▸ Task description
Starting with the first line of the records below and going on through the line that contains "state / province: Oregon", copy each line word for word, including both of those lines.

▸ Record set

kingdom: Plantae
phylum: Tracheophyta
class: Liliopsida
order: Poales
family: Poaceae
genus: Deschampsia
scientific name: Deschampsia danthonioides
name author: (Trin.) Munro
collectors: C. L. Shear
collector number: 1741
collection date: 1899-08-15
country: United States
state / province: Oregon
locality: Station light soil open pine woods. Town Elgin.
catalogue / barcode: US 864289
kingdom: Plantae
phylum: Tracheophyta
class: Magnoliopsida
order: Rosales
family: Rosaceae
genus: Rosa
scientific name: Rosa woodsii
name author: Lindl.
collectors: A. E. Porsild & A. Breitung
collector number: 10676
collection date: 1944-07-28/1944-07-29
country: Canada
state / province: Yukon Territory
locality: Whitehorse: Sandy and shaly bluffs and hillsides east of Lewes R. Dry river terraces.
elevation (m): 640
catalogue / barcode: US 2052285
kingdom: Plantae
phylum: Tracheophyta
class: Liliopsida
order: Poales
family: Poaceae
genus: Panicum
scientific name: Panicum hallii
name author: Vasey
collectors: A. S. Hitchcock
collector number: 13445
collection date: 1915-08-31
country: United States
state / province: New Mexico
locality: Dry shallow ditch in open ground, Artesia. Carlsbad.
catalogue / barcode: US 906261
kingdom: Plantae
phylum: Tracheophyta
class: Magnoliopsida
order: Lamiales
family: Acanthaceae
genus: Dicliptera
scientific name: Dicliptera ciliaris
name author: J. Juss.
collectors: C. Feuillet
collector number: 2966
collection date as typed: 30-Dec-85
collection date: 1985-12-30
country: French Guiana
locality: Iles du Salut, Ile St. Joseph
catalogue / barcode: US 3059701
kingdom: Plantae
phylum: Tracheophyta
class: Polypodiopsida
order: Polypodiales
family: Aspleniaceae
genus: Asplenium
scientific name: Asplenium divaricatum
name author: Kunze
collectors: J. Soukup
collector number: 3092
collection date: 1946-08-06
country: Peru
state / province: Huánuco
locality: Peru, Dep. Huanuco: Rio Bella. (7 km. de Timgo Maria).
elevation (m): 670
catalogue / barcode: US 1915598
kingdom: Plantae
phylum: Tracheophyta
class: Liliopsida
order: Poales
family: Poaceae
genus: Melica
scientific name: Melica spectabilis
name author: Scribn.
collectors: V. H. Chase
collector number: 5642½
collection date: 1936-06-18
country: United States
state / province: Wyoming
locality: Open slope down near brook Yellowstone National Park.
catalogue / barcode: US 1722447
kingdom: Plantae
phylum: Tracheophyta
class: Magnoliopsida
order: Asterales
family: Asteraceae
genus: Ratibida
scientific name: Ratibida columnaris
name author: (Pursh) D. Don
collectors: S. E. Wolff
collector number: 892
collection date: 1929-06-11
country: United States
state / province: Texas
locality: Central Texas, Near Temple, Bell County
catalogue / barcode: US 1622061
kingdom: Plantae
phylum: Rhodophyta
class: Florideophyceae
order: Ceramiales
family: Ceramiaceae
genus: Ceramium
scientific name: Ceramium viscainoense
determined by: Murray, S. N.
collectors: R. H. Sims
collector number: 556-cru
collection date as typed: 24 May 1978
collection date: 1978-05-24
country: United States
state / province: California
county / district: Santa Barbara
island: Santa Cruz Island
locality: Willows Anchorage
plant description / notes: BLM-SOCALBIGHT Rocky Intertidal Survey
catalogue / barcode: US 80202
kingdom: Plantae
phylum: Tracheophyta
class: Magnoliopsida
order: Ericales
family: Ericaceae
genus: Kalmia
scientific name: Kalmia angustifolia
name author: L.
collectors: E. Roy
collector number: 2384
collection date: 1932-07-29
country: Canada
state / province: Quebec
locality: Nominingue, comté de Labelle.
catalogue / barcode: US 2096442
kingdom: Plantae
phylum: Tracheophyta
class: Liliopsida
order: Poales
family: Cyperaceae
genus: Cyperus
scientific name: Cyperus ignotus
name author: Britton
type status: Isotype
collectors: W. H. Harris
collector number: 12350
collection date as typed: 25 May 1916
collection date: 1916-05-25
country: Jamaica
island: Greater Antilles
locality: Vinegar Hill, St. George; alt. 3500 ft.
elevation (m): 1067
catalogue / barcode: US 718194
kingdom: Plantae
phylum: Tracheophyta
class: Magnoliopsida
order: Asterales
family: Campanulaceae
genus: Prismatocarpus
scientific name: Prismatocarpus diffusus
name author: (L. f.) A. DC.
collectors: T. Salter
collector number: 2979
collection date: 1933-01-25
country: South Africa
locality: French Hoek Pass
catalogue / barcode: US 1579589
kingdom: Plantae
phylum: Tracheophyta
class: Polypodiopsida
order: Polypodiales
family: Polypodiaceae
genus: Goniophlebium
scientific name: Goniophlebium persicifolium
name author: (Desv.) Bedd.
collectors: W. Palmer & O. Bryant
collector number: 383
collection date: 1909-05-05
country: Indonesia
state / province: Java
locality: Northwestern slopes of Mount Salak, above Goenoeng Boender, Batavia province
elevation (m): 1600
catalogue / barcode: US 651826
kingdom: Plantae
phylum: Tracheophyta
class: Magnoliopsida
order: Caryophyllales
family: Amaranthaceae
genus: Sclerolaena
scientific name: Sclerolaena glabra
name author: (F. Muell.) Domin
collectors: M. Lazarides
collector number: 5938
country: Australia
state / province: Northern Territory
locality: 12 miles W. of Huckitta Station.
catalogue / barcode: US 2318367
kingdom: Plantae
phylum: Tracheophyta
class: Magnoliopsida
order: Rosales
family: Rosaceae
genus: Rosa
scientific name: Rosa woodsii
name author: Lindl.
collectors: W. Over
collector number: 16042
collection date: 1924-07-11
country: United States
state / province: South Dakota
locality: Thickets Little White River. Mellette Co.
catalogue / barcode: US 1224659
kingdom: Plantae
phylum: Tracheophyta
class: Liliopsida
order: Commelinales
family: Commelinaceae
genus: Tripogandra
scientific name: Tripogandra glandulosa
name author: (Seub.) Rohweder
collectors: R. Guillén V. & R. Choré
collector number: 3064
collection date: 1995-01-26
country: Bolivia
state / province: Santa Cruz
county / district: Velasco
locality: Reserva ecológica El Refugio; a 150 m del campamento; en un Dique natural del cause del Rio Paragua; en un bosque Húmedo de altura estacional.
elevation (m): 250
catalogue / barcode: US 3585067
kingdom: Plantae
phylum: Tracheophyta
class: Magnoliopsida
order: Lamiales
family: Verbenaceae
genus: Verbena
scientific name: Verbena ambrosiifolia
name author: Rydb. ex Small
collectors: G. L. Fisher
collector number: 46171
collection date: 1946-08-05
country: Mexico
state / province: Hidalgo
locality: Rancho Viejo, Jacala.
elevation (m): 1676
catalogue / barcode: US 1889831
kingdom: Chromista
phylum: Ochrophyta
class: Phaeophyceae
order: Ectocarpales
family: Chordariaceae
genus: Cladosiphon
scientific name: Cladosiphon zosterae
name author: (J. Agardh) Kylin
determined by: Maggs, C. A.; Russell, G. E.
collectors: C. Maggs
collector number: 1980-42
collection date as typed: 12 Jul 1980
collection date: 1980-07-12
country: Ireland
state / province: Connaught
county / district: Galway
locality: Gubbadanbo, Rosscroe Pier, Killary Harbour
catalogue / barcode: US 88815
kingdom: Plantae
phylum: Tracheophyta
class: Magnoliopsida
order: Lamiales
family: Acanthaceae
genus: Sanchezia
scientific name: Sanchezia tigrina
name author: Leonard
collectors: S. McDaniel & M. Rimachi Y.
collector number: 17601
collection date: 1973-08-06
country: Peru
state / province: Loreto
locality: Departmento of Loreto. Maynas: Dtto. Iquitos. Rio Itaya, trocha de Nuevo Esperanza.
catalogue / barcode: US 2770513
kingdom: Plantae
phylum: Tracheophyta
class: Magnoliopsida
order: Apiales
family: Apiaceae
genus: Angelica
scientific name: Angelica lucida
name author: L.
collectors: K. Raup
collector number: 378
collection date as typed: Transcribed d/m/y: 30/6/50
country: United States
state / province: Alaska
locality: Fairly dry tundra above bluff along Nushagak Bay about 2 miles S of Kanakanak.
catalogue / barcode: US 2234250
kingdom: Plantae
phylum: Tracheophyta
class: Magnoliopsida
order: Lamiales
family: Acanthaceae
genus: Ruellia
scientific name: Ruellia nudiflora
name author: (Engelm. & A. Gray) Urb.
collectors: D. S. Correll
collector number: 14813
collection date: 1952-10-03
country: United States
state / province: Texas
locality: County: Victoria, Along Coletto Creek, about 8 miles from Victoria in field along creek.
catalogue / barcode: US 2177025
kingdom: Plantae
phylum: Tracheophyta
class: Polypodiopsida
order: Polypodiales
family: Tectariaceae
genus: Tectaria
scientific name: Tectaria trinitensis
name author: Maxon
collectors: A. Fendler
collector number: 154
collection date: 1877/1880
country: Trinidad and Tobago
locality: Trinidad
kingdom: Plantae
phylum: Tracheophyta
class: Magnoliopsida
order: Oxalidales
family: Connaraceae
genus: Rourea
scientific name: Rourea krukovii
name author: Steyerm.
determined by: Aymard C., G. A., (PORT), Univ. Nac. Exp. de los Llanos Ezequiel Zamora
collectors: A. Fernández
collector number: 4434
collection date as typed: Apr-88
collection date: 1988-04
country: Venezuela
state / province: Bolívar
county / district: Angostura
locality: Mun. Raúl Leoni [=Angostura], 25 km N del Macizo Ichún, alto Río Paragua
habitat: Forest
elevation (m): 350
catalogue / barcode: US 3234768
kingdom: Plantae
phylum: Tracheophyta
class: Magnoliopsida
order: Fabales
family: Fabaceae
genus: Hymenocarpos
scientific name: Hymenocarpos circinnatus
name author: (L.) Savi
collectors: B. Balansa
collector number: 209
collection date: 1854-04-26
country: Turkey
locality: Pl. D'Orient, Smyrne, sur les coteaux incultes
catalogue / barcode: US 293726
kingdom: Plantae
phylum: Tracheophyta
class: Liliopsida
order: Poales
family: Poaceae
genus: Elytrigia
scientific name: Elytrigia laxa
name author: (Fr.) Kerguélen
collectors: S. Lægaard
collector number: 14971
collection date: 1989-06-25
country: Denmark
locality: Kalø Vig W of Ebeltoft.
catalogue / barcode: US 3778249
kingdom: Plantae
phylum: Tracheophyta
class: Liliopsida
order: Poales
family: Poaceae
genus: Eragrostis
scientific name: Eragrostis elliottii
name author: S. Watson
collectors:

▸ Written reply
kingdom: Plantae
phylum: Tracheophyta
class: Liliopsida
order: Poales
family: Poaceae
genus: Deschampsia
scientific name: Deschampsia danthonioides
name author: (Trin.) Munro
collectors: C. L. Shear
collector number: 1741
collection date: 1899-08-15
country: United States
state / province: Oregon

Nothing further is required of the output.